Ma cosa rende un pianeta abitabile? I fenomeni biologici necessitano di temperature alle quali i legami forti siano stabili e necessitano di un solvente come l’acqua per le interazioni dinamiche tra particelle. Ecco perché L’acqua è un elemento fondamentale per la vita e un pianeta deve anche essere grande abbastanza perché la sua gravità sia tale da avere un’atmosfera capace di trattenere il vapore acqueo e quindi di far scendere la pioggia. La scienza ci insegna che le forme organiche sono costituite da soluzioni acquose di molecole carboniose quindi altra caratteristica fondamentale per la vita sono le rocce, veri e propri magazzini di carbonio e un ciclo che permetta di riutilizzarlo. Kepler 452b potrebbe presentare tutti questi attributi “terrestri”.

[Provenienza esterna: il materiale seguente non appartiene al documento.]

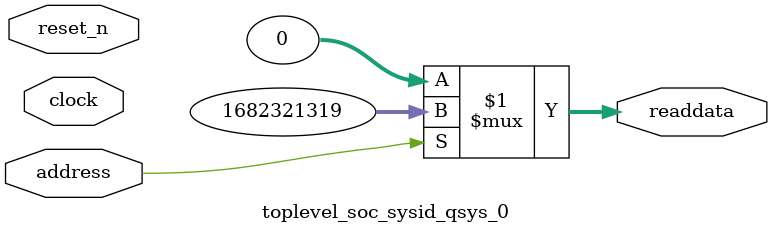
<source format=v>



// synthesis translate_off
`timescale 1ns / 1ps
// synthesis translate_on

// turn off superfluous verilog processor warnings 
// altera message_level Level1 
// altera message_off 10034 10035 10036 10037 10230 10240 10030 

module toplevel_soc_sysid_qsys_0 (
               // inputs:
                address,
                clock,
                reset_n,

               // outputs:
                readdata
             )
;

  output  [ 31: 0] readdata;
  input            address;
  input            clock;
  input            reset_n;

  wire    [ 31: 0] readdata;
  //control_slave, which is an e_avalon_slave
  assign readdata = address ? 1682321319 : 0;

endmodule



</source>
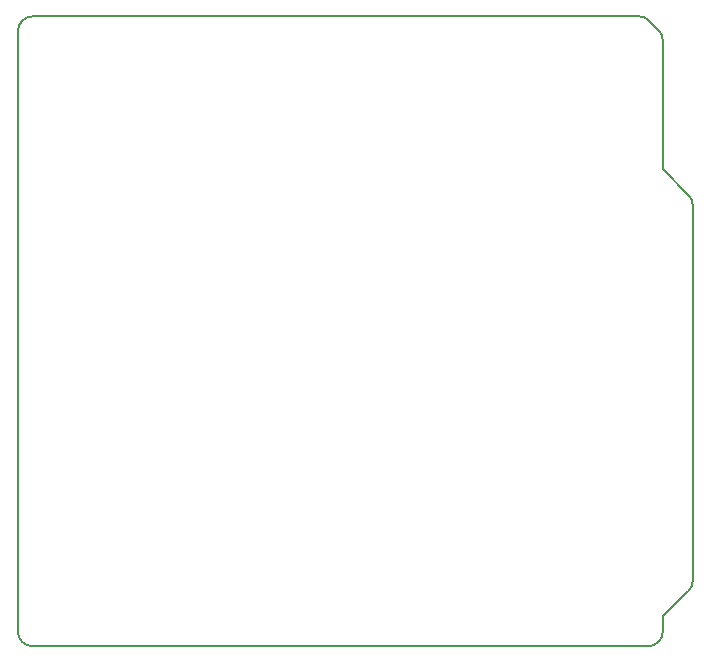
<source format=gm1>
%TF.GenerationSoftware,KiCad,Pcbnew,(5.1.6)-1*%
%TF.CreationDate,2020-09-08T16:49:51+09:00*%
%TF.ProjectId,td4-shield,7464342d-7368-4696-956c-642e6b696361,rev?*%
%TF.SameCoordinates,Original*%
%TF.FileFunction,Profile,NP*%
%FSLAX46Y46*%
G04 Gerber Fmt 4.6, Leading zero omitted, Abs format (unit mm)*
G04 Created by KiCad (PCBNEW (5.1.6)-1) date 2020-09-08 16:49:51*
%MOMM*%
%LPD*%
G01*
G04 APERTURE LIST*
%TA.AperFunction,Profile*%
%ADD10C,0.150000*%
%TD*%
G04 APERTURE END LIST*
D10*
X179578000Y-120777000D02*
G75*
G02*
X179206026Y-121675025I-1269999J0D01*
G01*
X179206026Y-88128974D02*
G75*
G02*
X179578000Y-89027000I-898026J-898026D01*
G01*
X175006000Y-73025000D02*
G75*
G02*
X175904025Y-73396974I0J-1269999D01*
G01*
X176666026Y-74158974D02*
G75*
G02*
X177038000Y-75057000I-898026J-898026D01*
G01*
X177038000Y-125095000D02*
G75*
G02*
X175768000Y-126365000I-1270000J0D01*
G01*
X123698000Y-126365000D02*
G75*
G02*
X122428000Y-125095000I0J1270000D01*
G01*
X122428000Y-74295000D02*
G75*
G02*
X123698000Y-73025000I1270000J0D01*
G01*
X179578000Y-120777000D02*
X179578000Y-89027000D01*
X175006000Y-73025000D02*
X123698000Y-73025000D01*
X179206026Y-88128974D02*
X177038000Y-85979000D01*
X122428000Y-74295000D02*
X122428000Y-125095000D01*
X123698000Y-126365000D02*
X175768000Y-126365000D01*
X177038000Y-123825000D02*
X179206026Y-121675025D01*
X177038000Y-125095000D02*
X177038000Y-123825000D01*
X176666026Y-74158974D02*
X175904025Y-73396974D01*
X177038000Y-85979000D02*
X177038000Y-75057000D01*
M02*

</source>
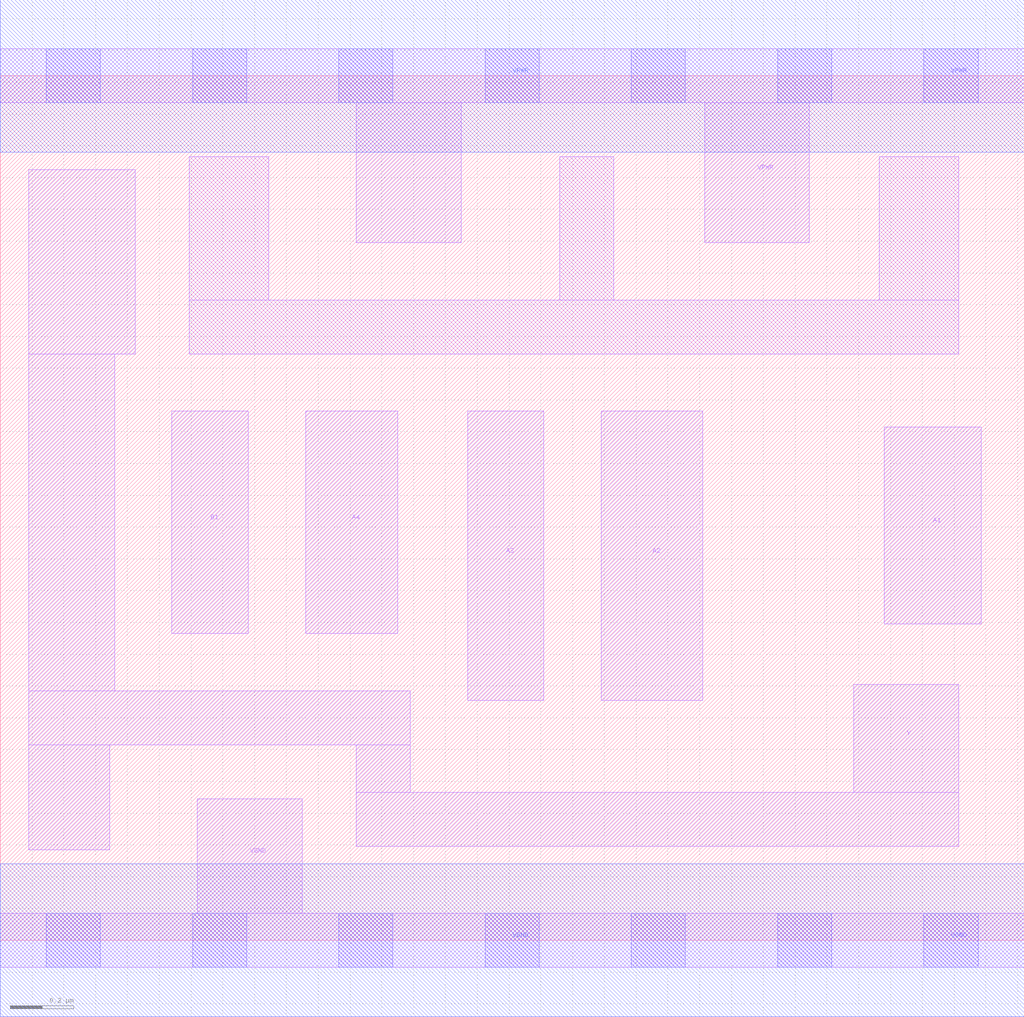
<source format=lef>
# Copyright 2020 The SkyWater PDK Authors
#
# Licensed under the Apache License, Version 2.0 (the "License");
# you may not use this file except in compliance with the License.
# You may obtain a copy of the License at
#
#     https://www.apache.org/licenses/LICENSE-2.0
#
# Unless required by applicable law or agreed to in writing, software
# distributed under the License is distributed on an "AS IS" BASIS,
# WITHOUT WARRANTIES OR CONDITIONS OF ANY KIND, either express or implied.
# See the License for the specific language governing permissions and
# limitations under the License.
#
# SPDX-License-Identifier: Apache-2.0

VERSION 5.7 ;
  NAMESCASESENSITIVE ON ;
  NOWIREEXTENSIONATPIN ON ;
  DIVIDERCHAR "/" ;
  BUSBITCHARS "[]" ;
UNITS
  DATABASE MICRONS 200 ;
END UNITS
MACRO sky130_fd_sc_hd__a41oi_1
  CLASS CORE ;
  SOURCE USER ;
  FOREIGN sky130_fd_sc_hd__a41oi_1 ;
  ORIGIN  0.000000  0.000000 ;
  SIZE  3.220000 BY  2.720000 ;
  SYMMETRY X Y R90 ;
  SITE unithd ;
  PIN A1
    ANTENNAGATEAREA  0.247500 ;
    DIRECTION INPUT ;
    USE SIGNAL ;
    PORT
      LAYER li1 ;
        RECT 2.780000 0.995000 3.085000 1.615000 ;
    END
  END A1
  PIN A2
    ANTENNAGATEAREA  0.247500 ;
    DIRECTION INPUT ;
    USE SIGNAL ;
    PORT
      LAYER li1 ;
        RECT 1.890000 0.755000 2.210000 1.665000 ;
    END
  END A2
  PIN A3
    ANTENNAGATEAREA  0.247500 ;
    DIRECTION INPUT ;
    USE SIGNAL ;
    PORT
      LAYER li1 ;
        RECT 1.470000 0.755000 1.710000 1.665000 ;
    END
  END A3
  PIN A4
    ANTENNAGATEAREA  0.247500 ;
    DIRECTION INPUT ;
    USE SIGNAL ;
    PORT
      LAYER li1 ;
        RECT 0.960000 0.965000 1.250000 1.665000 ;
    END
  END A4
  PIN B1
    ANTENNAGATEAREA  0.247500 ;
    DIRECTION INPUT ;
    USE SIGNAL ;
    PORT
      LAYER li1 ;
        RECT 0.540000 0.965000 0.780000 1.665000 ;
    END
  END B1
  PIN Y
    ANTENNADIFFAREA  0.669500 ;
    DIRECTION OUTPUT ;
    USE SIGNAL ;
    PORT
      LAYER li1 ;
        RECT 0.090000 0.285000 0.345000 0.615000 ;
        RECT 0.090000 0.615000 1.290000 0.785000 ;
        RECT 0.090000 0.785000 0.360000 1.845000 ;
        RECT 0.090000 1.845000 0.425000 2.425000 ;
        RECT 1.120000 0.295000 3.015000 0.465000 ;
        RECT 1.120000 0.465000 1.290000 0.615000 ;
        RECT 2.685000 0.465000 3.015000 0.805000 ;
    END
  END Y
  PIN VGND
    DIRECTION INOUT ;
    SHAPE ABUTMENT ;
    USE GROUND ;
    PORT
      LAYER li1 ;
        RECT 0.000000 -0.085000 3.220000 0.085000 ;
        RECT 0.620000  0.085000 0.950000 0.445000 ;
      LAYER mcon ;
        RECT 0.145000 -0.085000 0.315000 0.085000 ;
        RECT 0.605000 -0.085000 0.775000 0.085000 ;
        RECT 1.065000 -0.085000 1.235000 0.085000 ;
        RECT 1.525000 -0.085000 1.695000 0.085000 ;
        RECT 1.985000 -0.085000 2.155000 0.085000 ;
        RECT 2.445000 -0.085000 2.615000 0.085000 ;
        RECT 2.905000 -0.085000 3.075000 0.085000 ;
      LAYER met1 ;
        RECT 0.000000 -0.240000 3.220000 0.240000 ;
    END
  END VGND
  PIN VPWR
    DIRECTION INOUT ;
    SHAPE ABUTMENT ;
    USE POWER ;
    PORT
      LAYER li1 ;
        RECT 0.000000 2.635000 3.220000 2.805000 ;
        RECT 1.120000 2.195000 1.450000 2.635000 ;
        RECT 2.215000 2.195000 2.545000 2.635000 ;
      LAYER mcon ;
        RECT 0.145000 2.635000 0.315000 2.805000 ;
        RECT 0.605000 2.635000 0.775000 2.805000 ;
        RECT 1.065000 2.635000 1.235000 2.805000 ;
        RECT 1.525000 2.635000 1.695000 2.805000 ;
        RECT 1.985000 2.635000 2.155000 2.805000 ;
        RECT 2.445000 2.635000 2.615000 2.805000 ;
        RECT 2.905000 2.635000 3.075000 2.805000 ;
      LAYER met1 ;
        RECT 0.000000 2.480000 3.220000 2.960000 ;
    END
  END VPWR
  OBS
    LAYER li1 ;
      RECT 0.595000 1.845000 3.015000 2.015000 ;
      RECT 0.595000 2.015000 0.845000 2.465000 ;
      RECT 1.760000 2.015000 1.930000 2.465000 ;
      RECT 2.765000 2.015000 3.015000 2.465000 ;
  END
END sky130_fd_sc_hd__a41oi_1
END LIBRARY

</source>
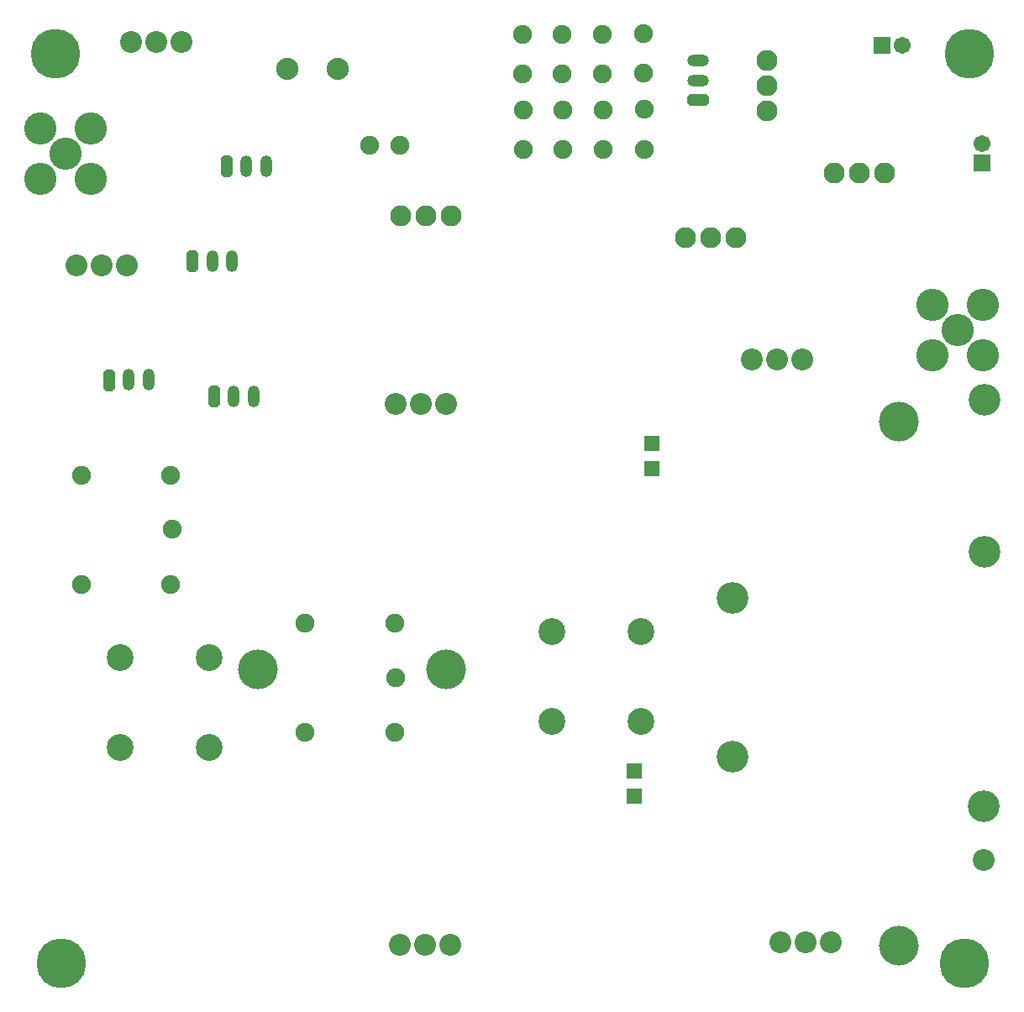
<source format=gbr>
G04 DipTrace 3.3.1.1*
G04 BottomMask.gbr*
%MOIN*%
G04 #@! TF.FileFunction,Soldermask,Bot*
G04 #@! TF.Part,Single*
%AMOUTLINE1*
4,1,8,
-0.023685,-0.031184,
-0.011499,-0.04337,
0.011499,-0.04337,
0.023685,-0.031184,
0.023685,0.031184,
0.011499,0.04337,
-0.011499,0.04337,
-0.023685,0.031184,
-0.023685,-0.031184,
0*%
%AMOUTLINE4*
4,1,8,
0.031184,-0.023685,
0.04337,-0.011499,
0.04337,0.011499,
0.031184,0.023685,
-0.031184,0.023685,
-0.04337,0.011499,
-0.04337,-0.011499,
-0.031184,-0.023685,
0.031184,-0.023685,
0*%
%ADD29R,0.059055X0.059055*%
%ADD49C,0.15748*%
%ADD50C,0.19685*%
%ADD58C,0.08674*%
%ADD60O,0.08674X0.04737*%
%ADD62C,0.082803*%
%ADD66O,0.04737X0.08674*%
%ADD68C,0.106425*%
%ADD72C,0.12611*%
%ADD78C,0.074929*%
%ADD80C,0.088*%
%ADD82C,0.067055*%
%ADD84R,0.067055X0.067055*%
%ADD86C,0.08674*%
%ADD88C,0.128*%
%ADD103OUTLINE1*%
%ADD106OUTLINE4*%
%FSLAX26Y26*%
G04*
G70*
G90*
G75*
G01*
G04 BotMask*
%LPD*%
D49*
X3896723Y2713566D3*
Y633490D3*
X1352727Y1730448D3*
X2097967Y1731396D3*
D50*
X571165Y565052D3*
X4156257Y565123D3*
X4174606Y4172951D3*
X549282Y4173214D3*
D88*
X689234Y3878016D3*
Y3678016D3*
X489234D3*
Y3878016D3*
X589234Y3778016D3*
D86*
X1049836Y4220201D3*
X949836D3*
X849836D3*
D88*
X4228361Y3176285D3*
Y2976285D3*
X4028361D3*
Y3176285D3*
X4128361Y3076285D3*
D84*
X4225362Y3740047D3*
D82*
Y3818787D3*
D86*
X4233227Y973825D3*
D84*
X3829497Y4207248D3*
D82*
X3908238D3*
D80*
X1467971Y4115406D3*
X1667971D3*
D78*
X1795345Y3811322D3*
X1913455D3*
D72*
X3234341Y2013869D3*
D78*
X1893753Y1480370D3*
D72*
X3234341Y1383948D3*
X4234042Y2197975D3*
X4233283Y1187226D3*
D78*
X2883307Y4254942D3*
X2405189Y3950476D3*
X2883307Y4097462D3*
X2405189Y3792996D3*
X1893753Y1913441D3*
X1539423Y1480370D3*
Y1913441D3*
X1899297Y1697829D3*
X2562669Y3950476D3*
Y3792996D3*
D72*
X4233661Y2799563D3*
D68*
X805335Y1422404D3*
D78*
X2720150Y3950476D3*
Y3792996D3*
X2886622Y3953151D3*
Y3795671D3*
X1006151Y2068614D3*
Y2501685D3*
X651820Y2068614D3*
Y2501685D3*
X1011694Y2286073D3*
D68*
X2517140Y1525354D3*
D78*
X2401874Y4252268D3*
Y4094787D3*
X2559354Y4252268D3*
Y4094787D3*
X2716835Y4252268D3*
Y4094787D3*
D68*
X2871471Y1525354D3*
X2517140Y1879685D3*
X2871471D3*
X1159665Y1422404D3*
X805335Y1776735D3*
X1159665D3*
D103*
X1228544Y3727838D3*
D66*
X1306225Y3728272D3*
X1385307D3*
D103*
X1092486Y3351320D3*
D66*
X1170167Y3351753D3*
X1249250D3*
D103*
X1177059Y2814421D3*
D66*
X1254740Y2814854D3*
X1333823D3*
D103*
X760490Y2878928D3*
D66*
X838171Y2879361D3*
X917253D3*
D62*
X3049164Y3442850D3*
X3149164D3*
X3249164D3*
D106*
X3099802Y3991156D3*
D60*
X3099369Y4068838D3*
Y4147920D3*
D62*
X3836810Y3700038D3*
X3736810D3*
X3636810D3*
D58*
X833259Y3334261D3*
X733259D3*
X633259D3*
X2096996Y2785197D3*
X1996996D3*
X1896996D3*
X2113693Y638765D3*
X2013693D3*
X1913693D3*
X3512546Y2962436D3*
X3412546D3*
X3312546D3*
D29*
X2913690Y2526022D3*
Y2626022D3*
D58*
X3626304Y648332D3*
X3526304D3*
X3426304D3*
D29*
X2846501Y1228274D3*
Y1328274D3*
D62*
X1919201Y3531524D3*
X2019201D3*
X2119201D3*
X3371808Y4147533D3*
Y4047533D3*
Y3947533D3*
M02*

</source>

La sonda Kepler appartiene alla NASA, e nonostante i suoi legami con i media la notizia non è stata diffusa molto dai giornali; in Italia solamente due quotidiani hanno dedicato almeno una pagina alla scoperta scientifica e quasi nessuno ha precisato un importantissimo dettaglio: è vero, abbiamo trovato un pianeta simile al nostro ma anche se sapessimo, per certo, che ci fosse vita non ci sarebbe nessun cambiamento per l’umanità poiché essendo distante 1400 anni luce, qualsiasi messaggio impiegherebbe il tempo che intercorre tra noi e Omero per arrivare da un pianeta all’altro. Inoltre il “dietro le quinte” della spettacolare scoperta ci svela che quello che possiamo conoscere di Kepler 452b dipende solamente da delle flessioni annuali della luminosità della sua stella: come se studiassimo una mosca che passa davanti ad un faro, non siamo ancora capaci di studiare la composizione di un’ipotizzabile atmosfera neppure con lo spettrografo più sofisticato HARPS costruito da italiani nel 2003 nell’Osservatorio Australe Europeo in Cile.

Il satellite Kepler ha fatto e continuerà a fare un buon lavoro, infatti con un telescopio di 95 centimetri di apertura a bordo a 150 mila chilometri dalla Terra e in orbita intorno al sole ha già scoperto 4200 esopianeti talvolta anche simili alla Terra. Noi però non ci accontentiamo, infatti è già programmato nel 2024 il lancio di una sonda con 34 telescopi  con lo scopo specifico di trovare gemelli della Terra che siano a meno di 70 anni luce da noi. Solo così potremo conoscere veramente in nostri coinquilini dello spazio.